**Instruction**
Where does the string "скликання" occur in the records below? Copy every line that holds it.

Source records
───
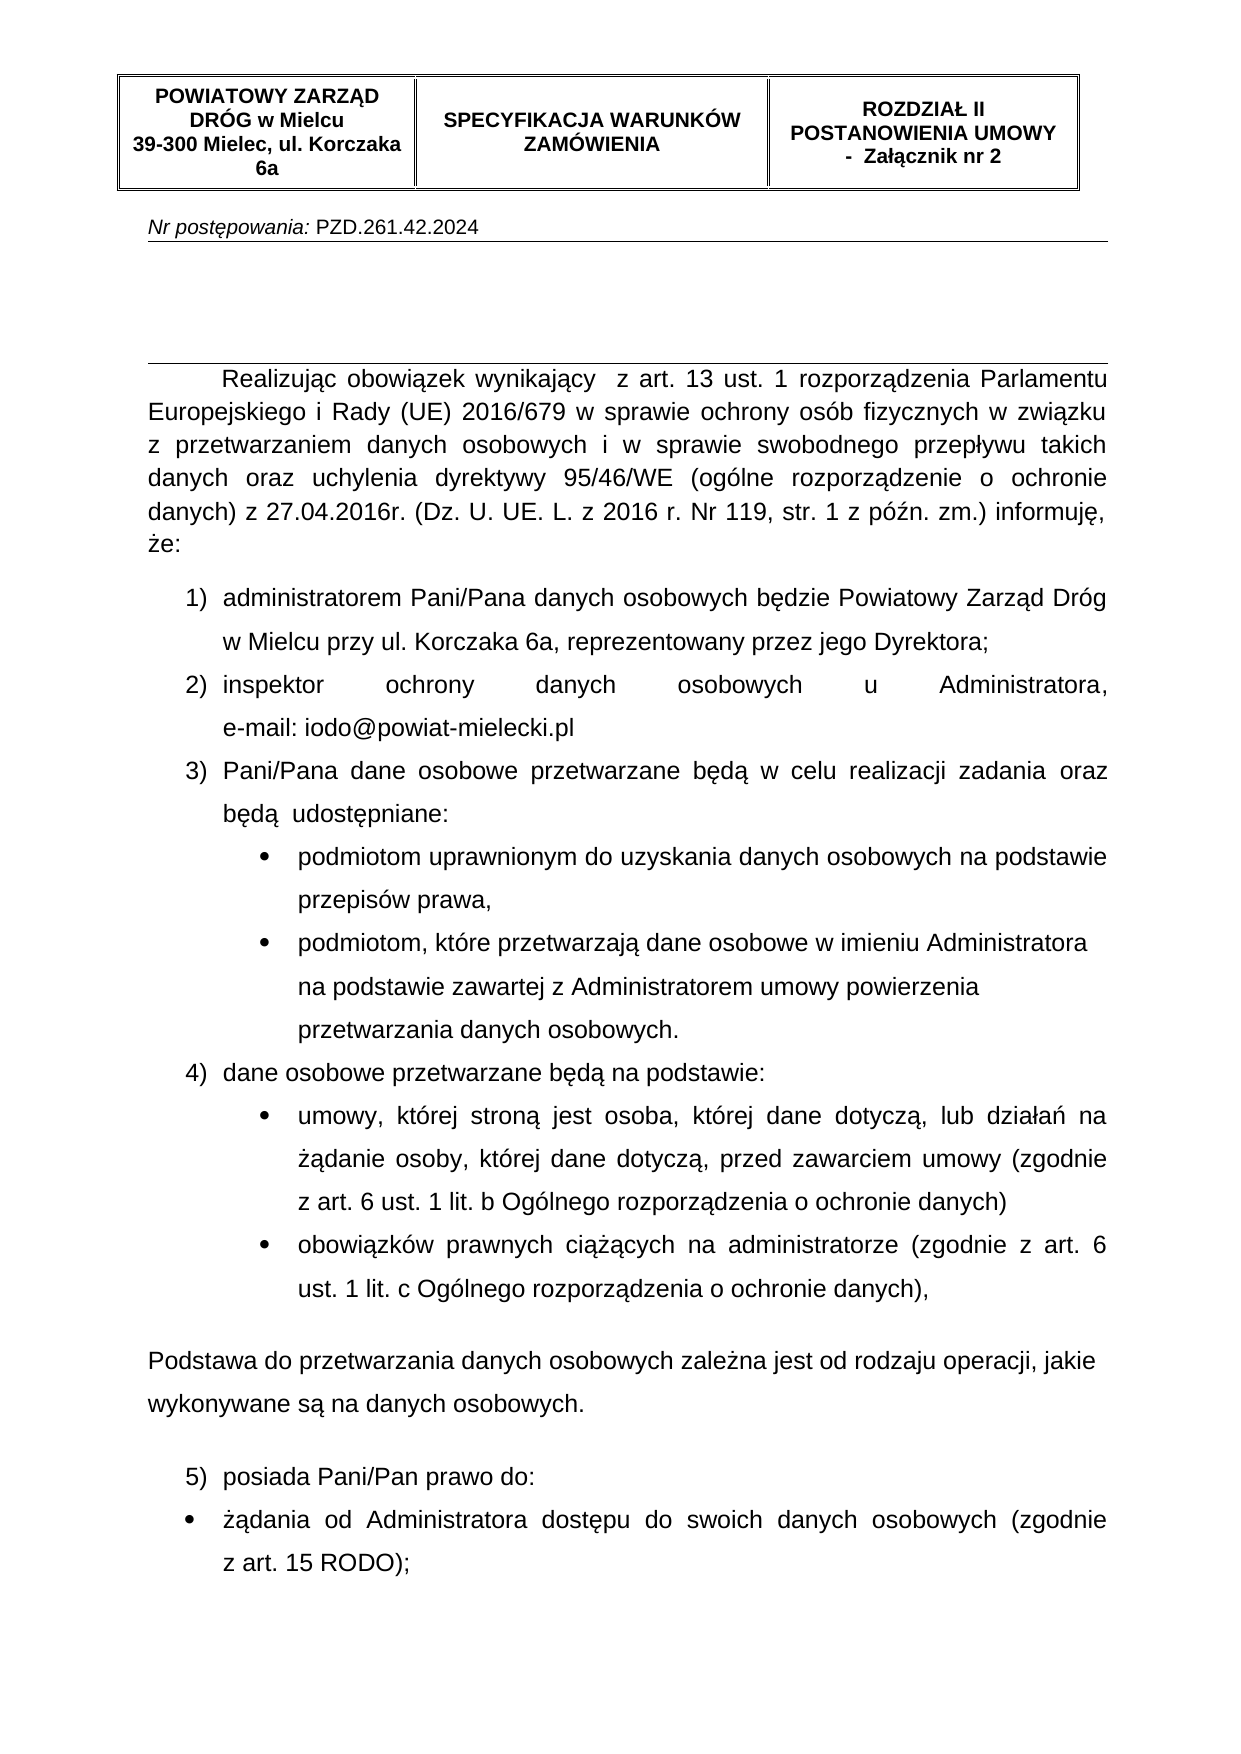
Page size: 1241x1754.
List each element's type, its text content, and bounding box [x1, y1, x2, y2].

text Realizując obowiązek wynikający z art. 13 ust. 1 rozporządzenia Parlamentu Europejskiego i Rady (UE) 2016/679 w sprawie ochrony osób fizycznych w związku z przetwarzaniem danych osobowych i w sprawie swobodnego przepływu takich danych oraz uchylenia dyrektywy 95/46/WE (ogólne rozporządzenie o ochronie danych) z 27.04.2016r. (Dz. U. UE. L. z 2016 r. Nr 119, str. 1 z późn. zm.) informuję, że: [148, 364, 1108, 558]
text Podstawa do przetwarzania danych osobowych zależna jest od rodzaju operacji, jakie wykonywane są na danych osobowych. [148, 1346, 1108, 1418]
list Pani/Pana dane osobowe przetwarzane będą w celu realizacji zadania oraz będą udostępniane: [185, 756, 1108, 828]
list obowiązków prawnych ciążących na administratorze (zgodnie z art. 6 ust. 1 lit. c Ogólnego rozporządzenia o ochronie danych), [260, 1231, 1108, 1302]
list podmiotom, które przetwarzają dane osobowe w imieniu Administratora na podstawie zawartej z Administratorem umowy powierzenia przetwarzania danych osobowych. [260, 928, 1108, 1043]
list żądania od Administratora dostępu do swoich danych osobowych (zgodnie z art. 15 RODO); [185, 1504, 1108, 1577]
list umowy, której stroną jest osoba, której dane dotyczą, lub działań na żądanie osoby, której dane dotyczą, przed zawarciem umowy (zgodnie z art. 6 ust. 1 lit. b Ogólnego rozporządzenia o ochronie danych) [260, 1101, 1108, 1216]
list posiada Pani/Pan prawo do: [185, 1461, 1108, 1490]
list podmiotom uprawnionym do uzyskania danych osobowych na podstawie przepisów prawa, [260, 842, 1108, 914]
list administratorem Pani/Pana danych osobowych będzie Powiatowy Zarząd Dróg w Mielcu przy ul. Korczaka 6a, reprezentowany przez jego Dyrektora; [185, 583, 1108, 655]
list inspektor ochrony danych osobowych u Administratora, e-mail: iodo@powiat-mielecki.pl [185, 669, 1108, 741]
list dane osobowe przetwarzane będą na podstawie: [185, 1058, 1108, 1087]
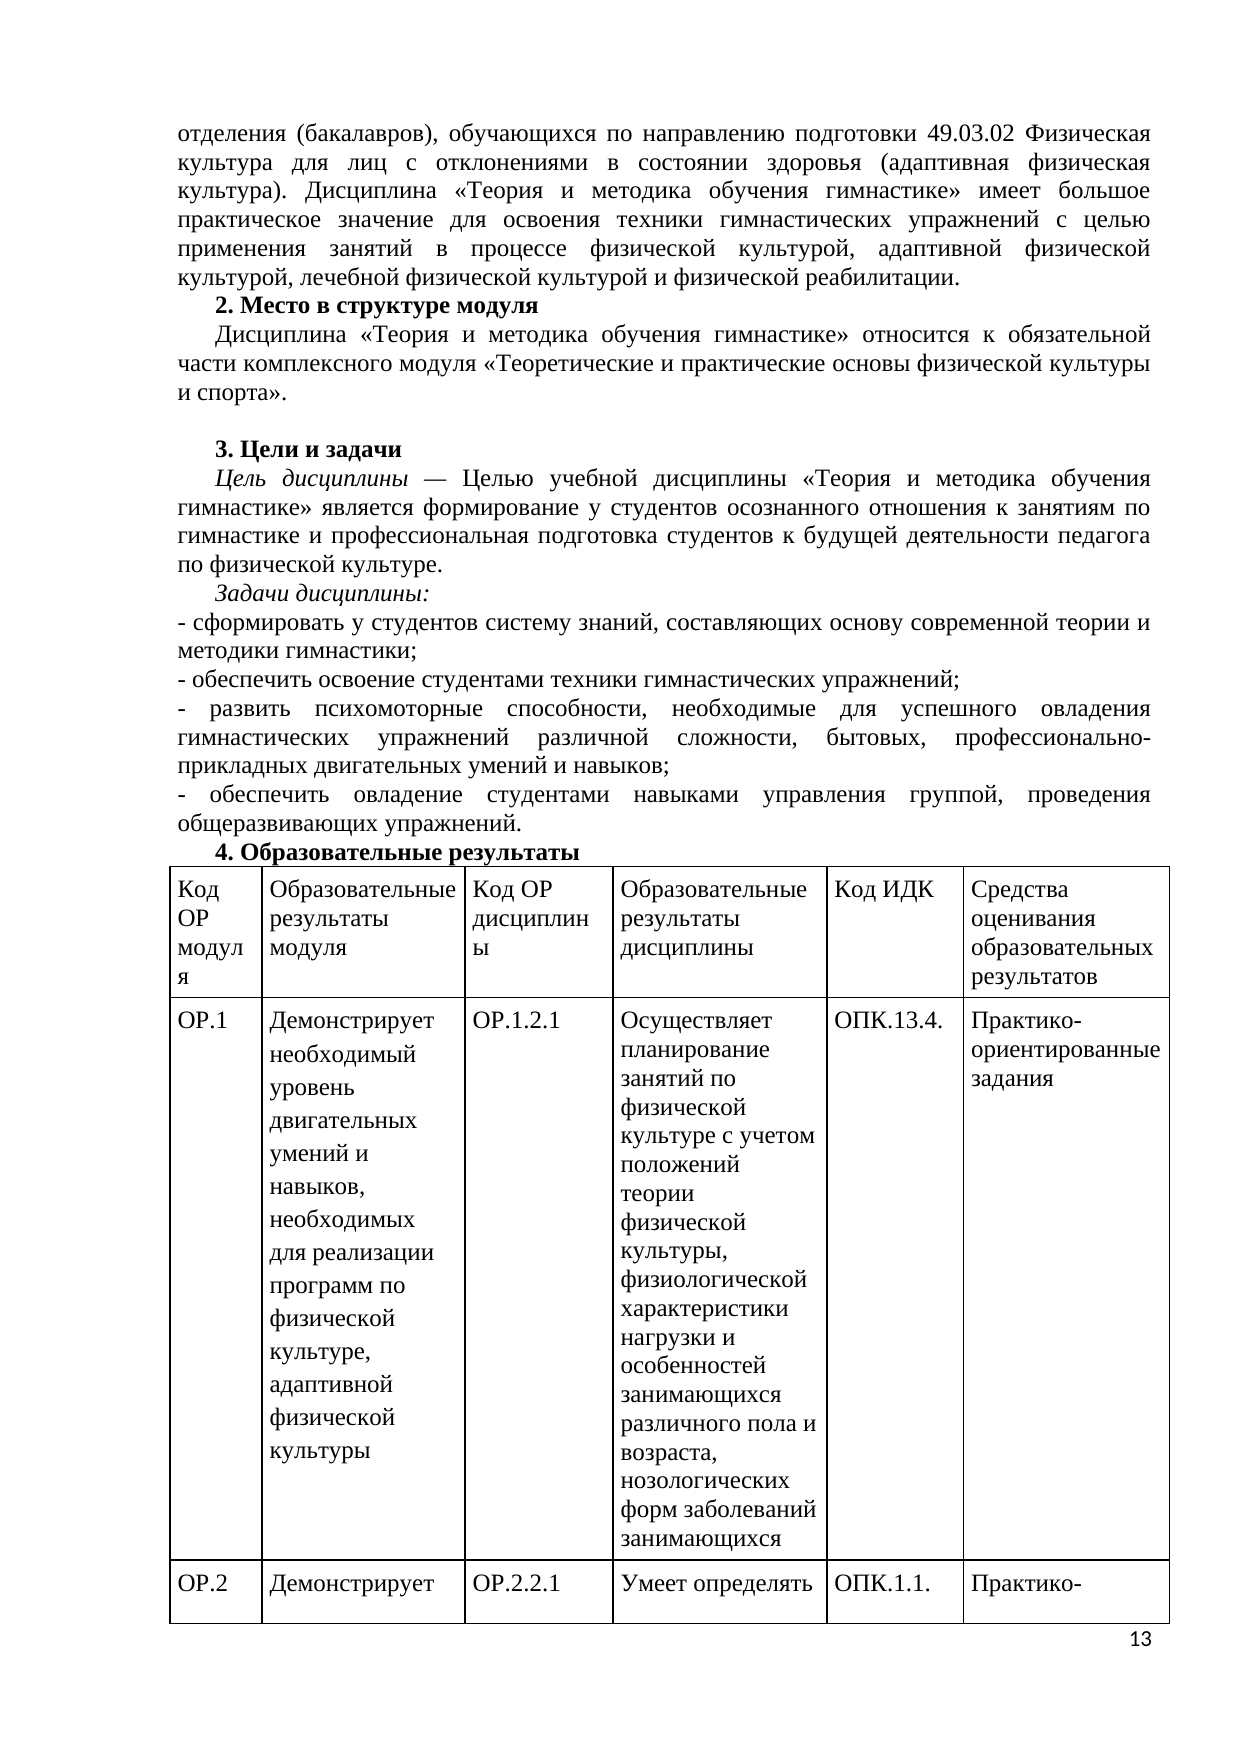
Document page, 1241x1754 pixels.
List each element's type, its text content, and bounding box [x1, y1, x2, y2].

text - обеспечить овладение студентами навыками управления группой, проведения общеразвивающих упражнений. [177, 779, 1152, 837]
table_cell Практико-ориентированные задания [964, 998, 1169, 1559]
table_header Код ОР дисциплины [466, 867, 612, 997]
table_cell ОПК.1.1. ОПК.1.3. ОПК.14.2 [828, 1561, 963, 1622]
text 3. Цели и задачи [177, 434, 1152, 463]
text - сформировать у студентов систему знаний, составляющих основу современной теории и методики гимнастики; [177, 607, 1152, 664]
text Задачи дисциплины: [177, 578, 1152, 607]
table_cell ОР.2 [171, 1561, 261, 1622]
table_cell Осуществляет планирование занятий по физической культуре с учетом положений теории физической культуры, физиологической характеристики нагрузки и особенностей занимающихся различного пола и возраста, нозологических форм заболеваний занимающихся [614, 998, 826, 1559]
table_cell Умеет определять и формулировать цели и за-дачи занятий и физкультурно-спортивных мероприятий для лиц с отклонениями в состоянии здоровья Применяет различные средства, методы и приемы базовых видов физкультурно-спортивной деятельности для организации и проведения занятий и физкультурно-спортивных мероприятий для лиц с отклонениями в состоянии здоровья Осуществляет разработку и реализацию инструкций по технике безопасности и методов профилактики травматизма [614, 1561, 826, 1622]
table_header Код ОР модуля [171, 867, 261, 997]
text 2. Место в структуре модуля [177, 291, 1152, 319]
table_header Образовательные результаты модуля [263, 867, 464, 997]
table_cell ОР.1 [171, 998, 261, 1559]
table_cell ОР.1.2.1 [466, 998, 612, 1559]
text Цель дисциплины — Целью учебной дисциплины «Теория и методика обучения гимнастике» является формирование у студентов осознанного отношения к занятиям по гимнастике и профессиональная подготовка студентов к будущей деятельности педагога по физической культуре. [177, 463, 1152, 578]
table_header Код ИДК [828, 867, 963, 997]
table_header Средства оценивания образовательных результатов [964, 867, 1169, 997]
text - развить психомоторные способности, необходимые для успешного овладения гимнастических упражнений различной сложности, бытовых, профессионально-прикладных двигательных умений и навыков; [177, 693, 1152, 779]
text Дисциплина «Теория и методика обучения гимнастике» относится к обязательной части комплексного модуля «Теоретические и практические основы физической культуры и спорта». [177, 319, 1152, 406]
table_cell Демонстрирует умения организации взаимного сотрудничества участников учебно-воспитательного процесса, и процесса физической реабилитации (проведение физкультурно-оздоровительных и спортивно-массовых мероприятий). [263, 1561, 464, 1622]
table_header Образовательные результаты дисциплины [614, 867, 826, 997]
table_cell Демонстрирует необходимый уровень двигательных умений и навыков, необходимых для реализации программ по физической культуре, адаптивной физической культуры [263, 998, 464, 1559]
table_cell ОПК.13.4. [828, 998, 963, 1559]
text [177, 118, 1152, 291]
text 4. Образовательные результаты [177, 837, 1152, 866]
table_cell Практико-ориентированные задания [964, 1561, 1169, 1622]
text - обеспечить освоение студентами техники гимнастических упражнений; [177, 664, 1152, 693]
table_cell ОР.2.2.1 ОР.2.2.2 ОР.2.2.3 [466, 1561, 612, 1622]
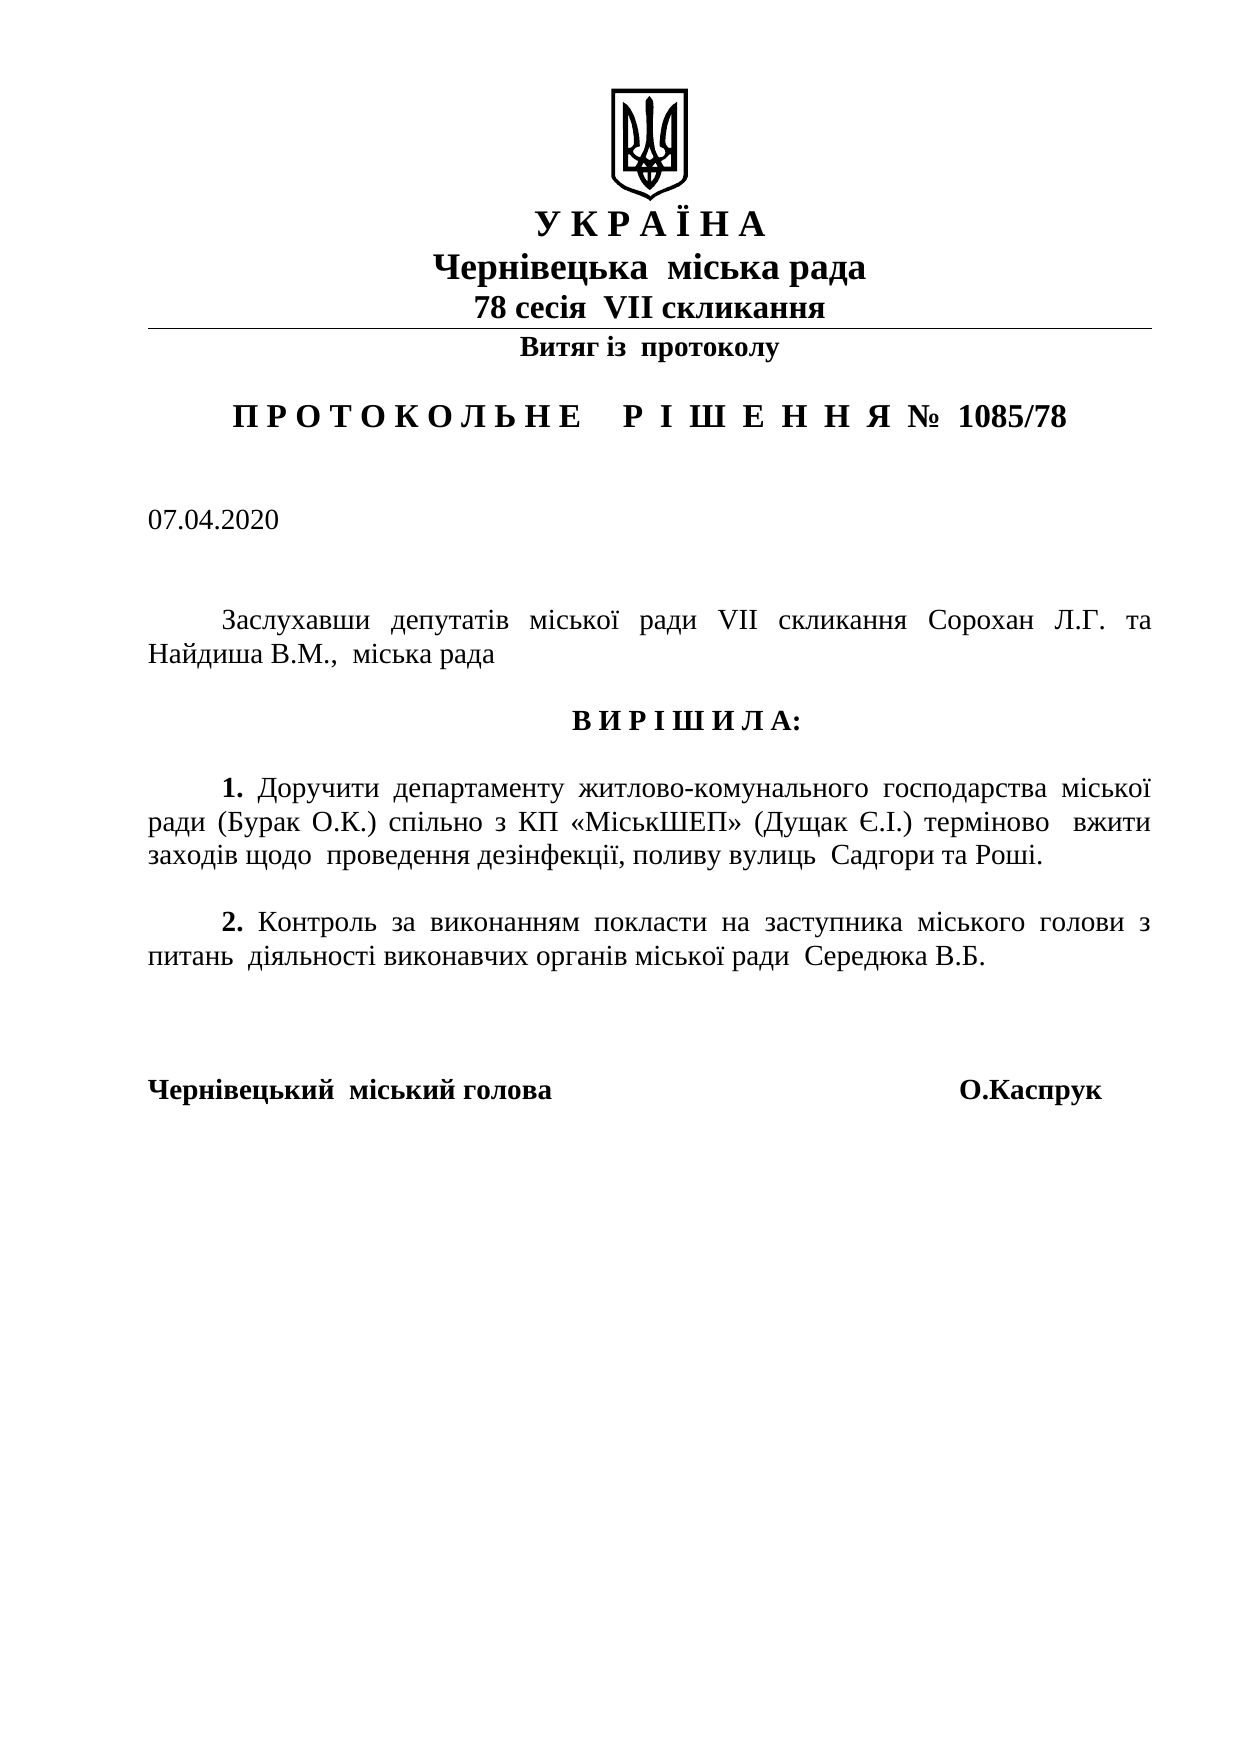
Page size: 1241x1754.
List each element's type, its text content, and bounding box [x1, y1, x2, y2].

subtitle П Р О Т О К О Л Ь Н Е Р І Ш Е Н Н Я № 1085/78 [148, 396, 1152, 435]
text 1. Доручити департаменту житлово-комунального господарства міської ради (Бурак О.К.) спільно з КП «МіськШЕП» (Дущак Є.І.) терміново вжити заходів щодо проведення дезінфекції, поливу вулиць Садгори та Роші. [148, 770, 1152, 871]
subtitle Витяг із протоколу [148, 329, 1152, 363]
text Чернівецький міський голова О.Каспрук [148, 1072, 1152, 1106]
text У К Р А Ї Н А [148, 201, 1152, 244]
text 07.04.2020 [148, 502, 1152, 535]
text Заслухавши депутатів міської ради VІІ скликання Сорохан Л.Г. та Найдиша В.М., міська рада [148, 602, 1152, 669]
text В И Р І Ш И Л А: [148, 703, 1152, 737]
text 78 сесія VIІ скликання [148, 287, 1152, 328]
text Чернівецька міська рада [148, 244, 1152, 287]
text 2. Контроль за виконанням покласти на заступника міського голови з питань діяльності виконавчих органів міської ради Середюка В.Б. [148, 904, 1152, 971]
───
**Completed task**
text Заслухавши депутатів міської ради VІІ скликання Сорохан Л.Г. та Найдиша В.М., міська рада [148, 602, 1152, 669]
text 78 сесія VIІ скликання [148, 287, 1152, 328]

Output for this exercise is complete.